Well, maybe. Solutions designed for 500 software engineers working on the same application are quite different than solutions for 50 software engineers. And both will be different from solutions designed for a team of 5.

If you’re part of a small team, Kubernetes probably isn’t for you: it’s a lot of pain with very little benefits.

Let’s see why.

Kubernetes has plenty of moving parts—concepts, subsystems, processes, machines, code—and that means plenty of problems.

The Kubernetes code base as of early March 2020 has more than 580,000 lines of Go code. That’s actual code, it doesn’t count comments or blank lines, nor did I count vendored packages. A security review from 2019 described the code base as follows:

“…the Kubernetes codebase has significant room for improvement. The codebase is large and complex, with large sections of code containing minimal documentation and numerous dependencies, including systems external to Kubernetes. There are many cases of logic re-implementation within the codebase which could be centralized into supporting libraries to reduce complexity, facilitate easier patching, and reduce the burden of documentation across disparate areas of the codebase.”
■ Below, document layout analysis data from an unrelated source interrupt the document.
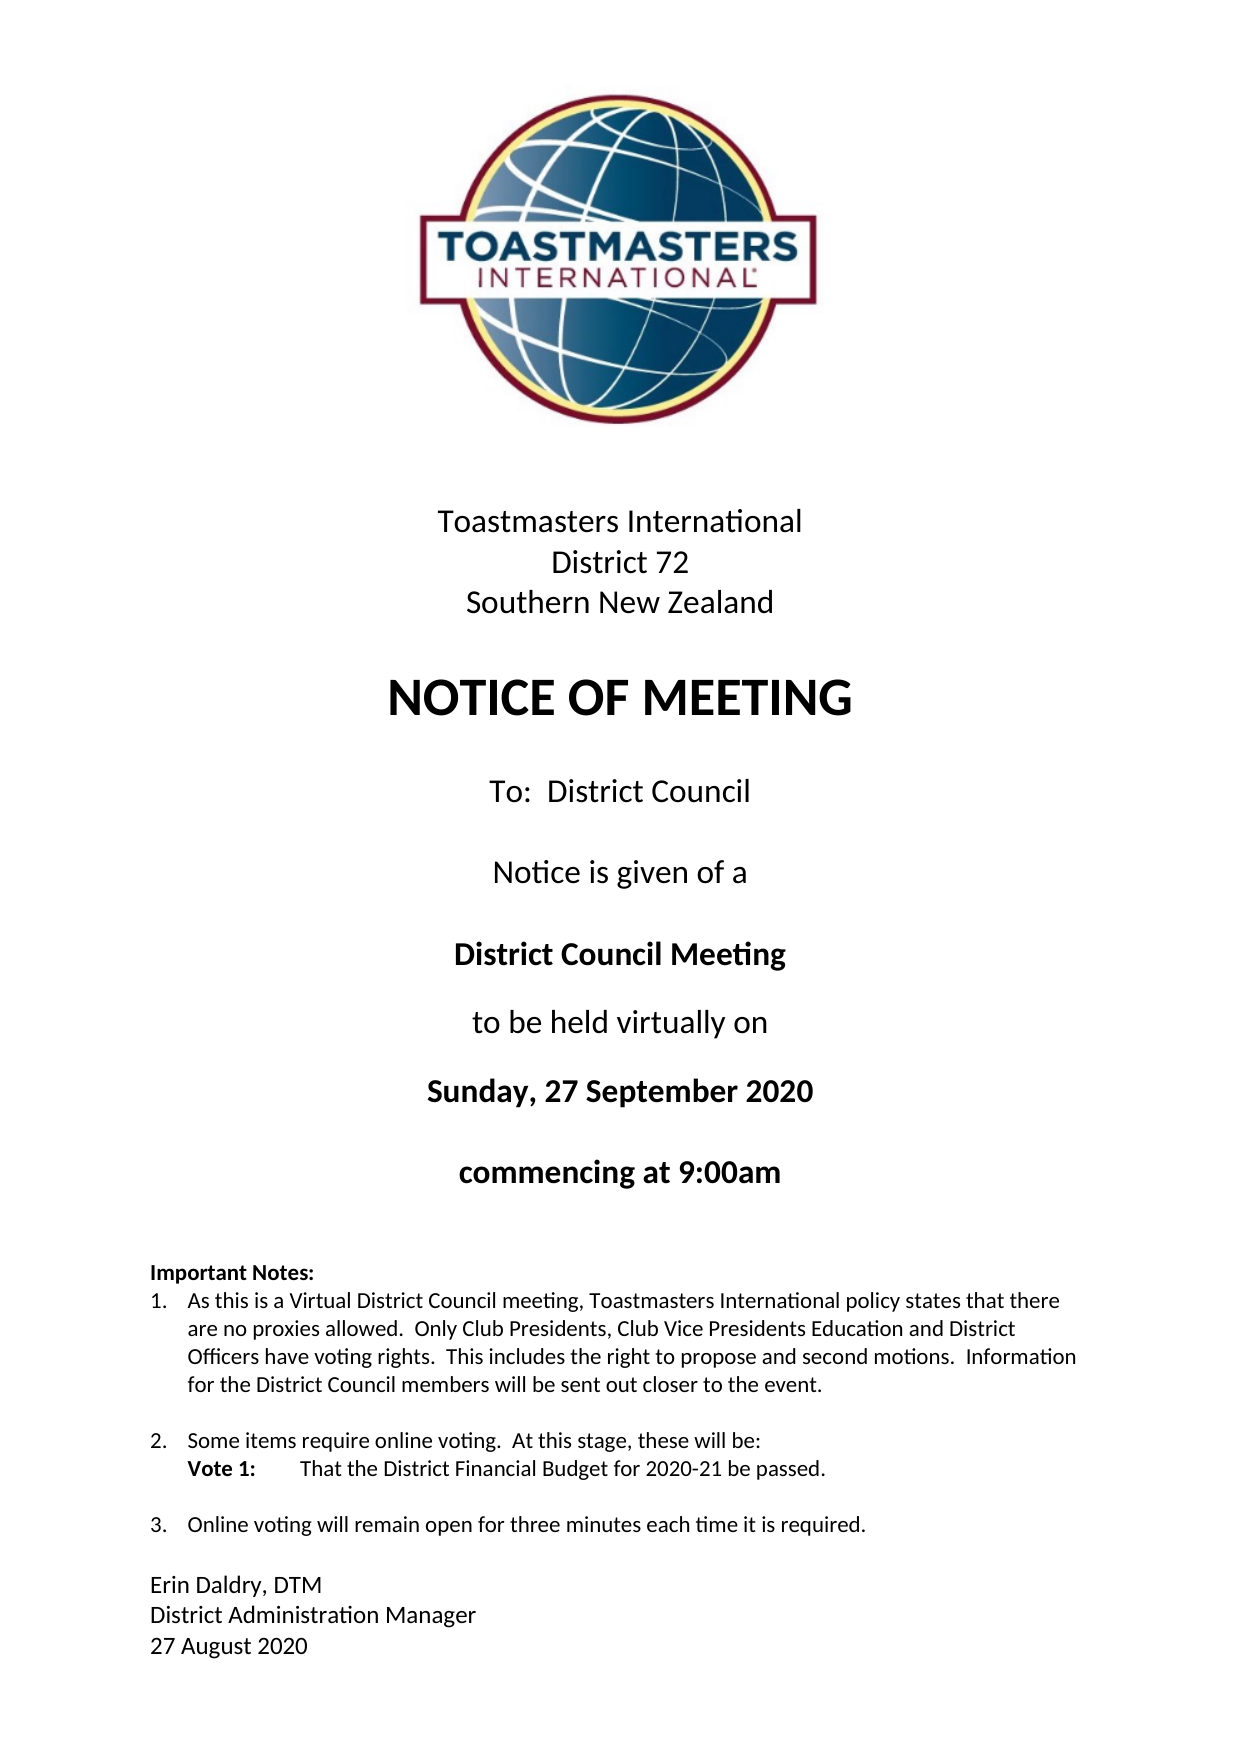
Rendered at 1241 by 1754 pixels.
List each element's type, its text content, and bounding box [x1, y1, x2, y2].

text District Council Meeting [150, 933, 1090, 973]
text Toastmasters International [150, 500, 1090, 541]
text Southern New Zealand [150, 581, 1090, 622]
text 27 August 2020 [150, 1630, 1090, 1661]
text Important Notes: [150, 1258, 1090, 1286]
text District 72 [150, 541, 1090, 581]
picture [395, 73, 846, 444]
list Online voting will remain open for three minutes each time it is required. [150, 1511, 1090, 1539]
text To: District Council [150, 770, 1090, 810]
list Some items require online voting. At this stage, these will be: [150, 1427, 1090, 1454]
text Vote 1: That the District Financial Budget for 2020-21 be passed. [187, 1454, 1090, 1483]
text to be held virtually on [150, 1001, 1090, 1042]
text Sunday, 27 September 2020 [150, 1070, 1090, 1111]
text commencing at 9:00am [150, 1152, 1090, 1192]
text NOTICE OF MEETING [150, 663, 1090, 729]
text Notice is given of a [150, 851, 1090, 892]
text Erin Daldry, DTM [150, 1569, 1090, 1600]
list As this is a Virtual District Council meeting, Toastmasters International policy states that there are no proxies allowed. Only Club Presidents, Club Vice Presidents Education and District Officers have voting rights. This includes the right to propose and second motions. Information for the District Council members will be sent out closer to the event. [150, 1286, 1090, 1398]
text District Administration Manager [150, 1600, 1090, 1630]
Kubernetes is a complex system with many different services, systems, and pieces.

Here’s what that security review I mentioned above had to say:

“Kubernetes is a large system with significant operational complexity. The assessment team found configuration and deployment of Kubernetes to be non-trivial, with certain components having confusing default settings, missing operational controls, and implicitly defined security controls.”

The more you buy in to Kubernetes, the harder it is to do normal development: you need all the different concepts (Pod, Deployment, Service, etc.) to run your code. So you need to spin up a complete K8s system just to test anything, via a VM or nested Docker containers.

More moving parts means more opportunity for error.

There is no such thing as best practices in general; there are only best practices for a particular situation. Just because something is trendy and popular doesn’t mean it’s the right choice for you.

In some situations Kubernetes is a really great idea. In others it’s a timesink with no benefit.

Unless you really need all that massive complexity, there are wide variety of tools that will do just as well: from Docker Compose on a single machine, to Heroku and similar systems, to something like Snakemake for computational pipelines.